Duesentrieb, 19.01.2006
3. Wikipedia und das Establishment
Der Streit um Wikipedia hat einen einfachen Grund. Dadurch das die Eikipedia immer mehr User und damit Gewicht hat, werden die kontrahären Positionen immer ausschließlicher, d.h. die Anforderungen die an die Wikipedia gestellt werden lassen sich nicht mehr unter einen Hut bringen. Deshalb sollte sich die Wikipedia in zwei Versionen aufspalten. Dadurch lässt sich vermeiden der Wikipedia das "Zaumzeug" anzulegten, gleichzeitig werden die User die sich eine zweite/andere Britannica wünschen auch bedient. Version 1: So wie sie jetzt ist.

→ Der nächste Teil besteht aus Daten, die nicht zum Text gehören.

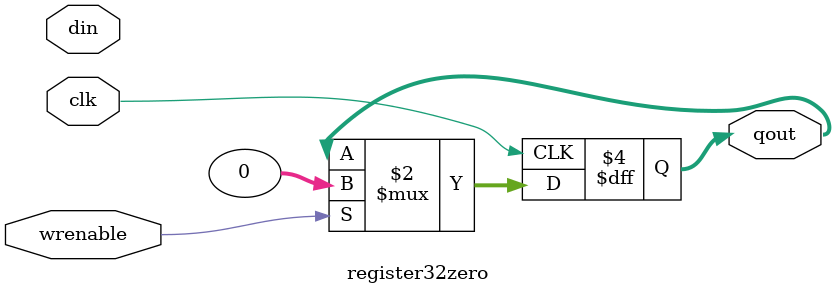
<source format=v>
module register32zero
(
  output reg[31:0] qout,
  input[31:0] din,
  input wrenable,
  input clk
  );

  always @(posedge clk) begin
    if(wrenable) begin
      qout <= 32'h00000000;
      end
  end



endmodule

</source>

Frei, kostenlos, ungeprüft, unsicher und höllisch dynamisch. Version 2: Ein geprüfter Auszug aus Version 1 der das Gegenteil ist. Abhängig von Einnahmen, kostenpflichtig, geprüft, sicher und (was die einzelnen Artikel betrifft) statisch. Die Auslese und Prüfung von Artikeln mus durch zwei Institutionen erfolgen. 1) Eine Institution die bestimmen welche Artikel geprüft werden und die sich auch bezahlen lässt, damit bestimmte Artikel schneller geprüft werden. 2) Eine vollkommen unabhängige Institution welche die von 1) angegebenen Artikel prüft und abhängig von der Prüfung dieselben Artikel von Ver1 in Ver2 überführt. P.S. Dies ist eine Vortführung meines letzten Postings in die bessere Gruppe.
Kurt G, 19.01.2006
4. Wikipedia.de geschlossen
Nach Spon hat das Amtsgericht Hamburg wikipedia.de per einstweiliger Verfügung vom Netz genommen. Ein weiterer Aberwitz nach der bereits unglaublichen Entscheidung gegen Heise. Hier wird weltweite Kommunikation in deutschen Amtsstuben zerrieben. Kurt G
ein_bayer, 19.01.2006
5.
---Zitat von kohlesurfer--- Die Wikipedia-Hasser wollen einfach nicht akzeptieren, dass "offizielle" Nachschlagwerke irgendwann einmal überflüssig werden könnten. Und noch etwas sehr entscheidendes: Wikipedia (wie auch das Internet an sich) kennt, im Gegensatz zu klassischen Nachschlagewerken, in der Regel mehrere Wahrheiten, ist demnach folglich wesentlich objektiver. ... ---Zitatende--- Es kann mehrere Meinungen geben, aber nur eine Wahrheit. Nur so zur Begriffsklärung ... Und wer verschiedene Meinungen sucht, bekommt diese auch ohne Wiki zu genüge. Lebensnotwendig ist Wiki nicht, vielleicht für manche Menschen einfach bequem, aber mehr schon nicht.